Automatic Differentiation Variational Inference (ADVI)
Usage
ADVI_method(
model,
par_list,
pl_full,
iter = 3000,
tol_rel_obj = 0.001,
window_size = 100,
num_samples = 1000,
alpha = 0.01,
laplace = FALSE,
print_freq = 500,
method = c("meanfield", "fullrank", "hybrid"),
update_progress = NULL,
update_interval = 100
)Arguments
- model
An RTMB objective function object (`ad_obj`).
- par_list
A list defining the structure of parameters to be estimated.
- pl_full
A list defining the full structure of parameters including random effects.
- iter
Integer; fixed number of iterations for the optimization.

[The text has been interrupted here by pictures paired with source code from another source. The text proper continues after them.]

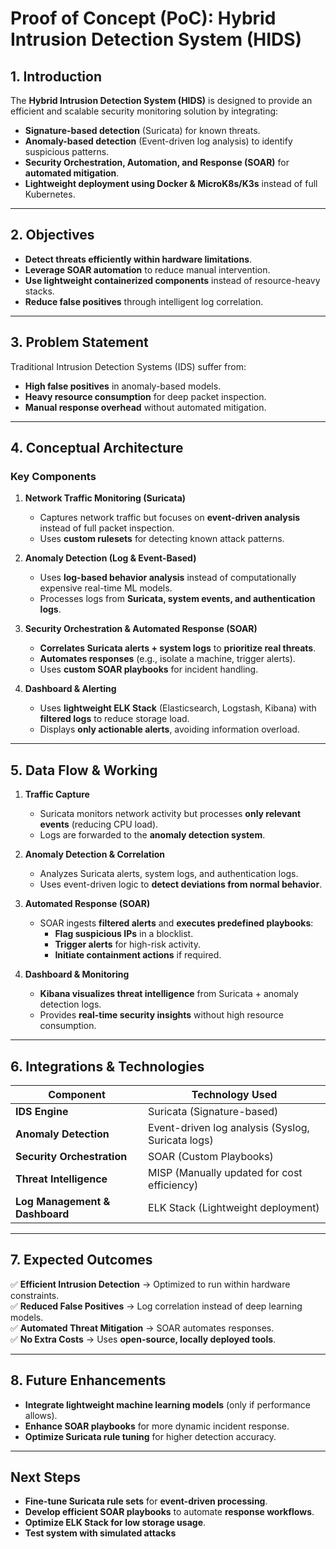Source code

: # Proof of Concept (PoC): Hybrid Intrusion Detection System (HIDS)

## 1. Introduction
The **Hybrid Intrusion Detection System (HIDS)** is designed to provide an efficient and scalable security monitoring solution by integrating:
- **Signature-based detection** (Suricata) for known threats.
- **Anomaly-based detection** (Event-driven log analysis) to identify suspicious patterns.
- **Security Orchestration, Automation, and Response (SOAR)** for **automated mitigation**.
- **Lightweight deployment using Docker & MicroK8s/K3s** instead of full Kubernetes.

---

## 2. Objectives
- **Detect threats efficiently within hardware limitations**.
- **Leverage SOAR automation** to reduce manual intervention.
- **Use lightweight containerized components** instead of resource-heavy stacks.
- **Reduce false positives** through intelligent log correlation.

---

## 3. Problem Statement
Traditional Intrusion Detection Systems (IDS) suffer from:
- **High false positives** in anomaly-based models.
- **Heavy resource consumption** for deep packet inspection.
- **Manual response overhead** without automated mitigation.


---

## 4. Conceptual Architecture

### **Key Components**
1. **Network Traffic Monitoring (Suricata)**
   - Captures network traffic but focuses on **event-driven analysis** instead of full packet inspection.
   - Uses **custom rulesets** for detecting known attack patterns.

2. **Anomaly Detection (Log & Event-Based)**
   - Uses **log-based behavior analysis** instead of computationally expensive real-time ML models.
   - Processes logs from **Suricata, system events, and authentication logs**.

3. **Security Orchestration & Automated Response (SOAR)**
   - **Correlates Suricata alerts + system logs** to **prioritize real threats**.
   - **Automates responses** (e.g., isolate a machine, trigger alerts).
   - Uses **custom SOAR playbooks** for incident handling.

4. **Dashboard & Alerting**
   - Uses **lightweight ELK Stack** (Elasticsearch, Logstash, Kibana) with **filtered logs** to reduce storage load.
   - Displays **only actionable alerts**, avoiding information overload.

---

## 5. Data Flow & Working

1. **Traffic Capture**  
   - Suricata monitors network activity but processes **only relevant events** (reducing CPU load).  
   - Logs are forwarded to the **anomaly detection system**.

2. **Anomaly Detection & Correlation**  
   - Analyzes Suricata alerts, system logs, and authentication logs.  
   - Uses event-driven logic to **detect deviations from normal behavior**.

3. **Automated Response (SOAR)**
   - SOAR ingests **filtered alerts** and **executes predefined playbooks**:
     - **Flag suspicious IPs** in a blocklist.
     - **Trigger alerts** for high-risk activity.
     - **Initiate containment actions** if required.

4. **Dashboard & Monitoring**
   - **Kibana visualizes threat intelligence** from Suricata + anomaly detection logs.
   - Provides **real-time security insights** without high resource consumption.

---

## 6. Integrations & Technologies

| **Component**     | **Technology Used** |
|------------------|--------------------|
| **IDS Engine**  | Suricata (Signature-based) |
| **Anomaly Detection**  | Event-driven log analysis (Syslog, Suricata logs) |
| **Security Orchestration**  | SOAR (Custom Playbooks) |
| **Threat Intelligence**  | MISP (Manually updated for cost efficiency) |
| **Log Management & Dashboard**  | ELK Stack (Lightweight deployment) |

---

## 7. Expected Outcomes
✅ **Efficient Intrusion Detection** → Optimized to run within hardware constraints.  
✅ **Reduced False Positives** → Log correlation instead of deep learning models.  
✅ **Automated Threat Mitigation** → SOAR automates responses.  
✅ **No Extra Costs** → Uses **open-source, locally deployed tools**.  

---

## 8. Future Enhancements
- **Integrate lightweight machine learning models** (only if performance allows).  
- **Enhance SOAR playbooks** for more dynamic incident response.  
- **Optimize Suricata rule tuning** for higher detection accuracy.  

---

## Next Steps
- **Fine-tune Suricata rule sets** for **event-driven processing**.  
- **Develop efficient SOAR playbooks** to automate **response workflows**.  
- **Optimize ELK Stack for low storage usage**.  
- **Test system with simulated attacks**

Default is 3000.
- tol_rel_obj
Numeric; relative tolerance for the ELBO to check convergence. Default is 0.001.
- window_size
Integer; size of the moving window to calculate the median ELBO. Default is 100.
- num_samples
Integer; number of posterior draws to generate after optimization. Default is 1000.
- alpha
Numeric; learning rate (step size) for the Adam optimizer. Default is 0.01.
- laplace
Logical; whether Laplace approximation is used. Default is FALSE.
- print_freq
Integer; frequency of printing progress to the console. Set to 0 to disable. Default is 500.
- method
Character; type of variational distribution. One of "meanfield", "fullrank", or "hybrid". Default is "meanfield".
- update_progress
Optional function to update a progress bar.
- update_interval
Integer; interval for updating the progress bar. Default is 100.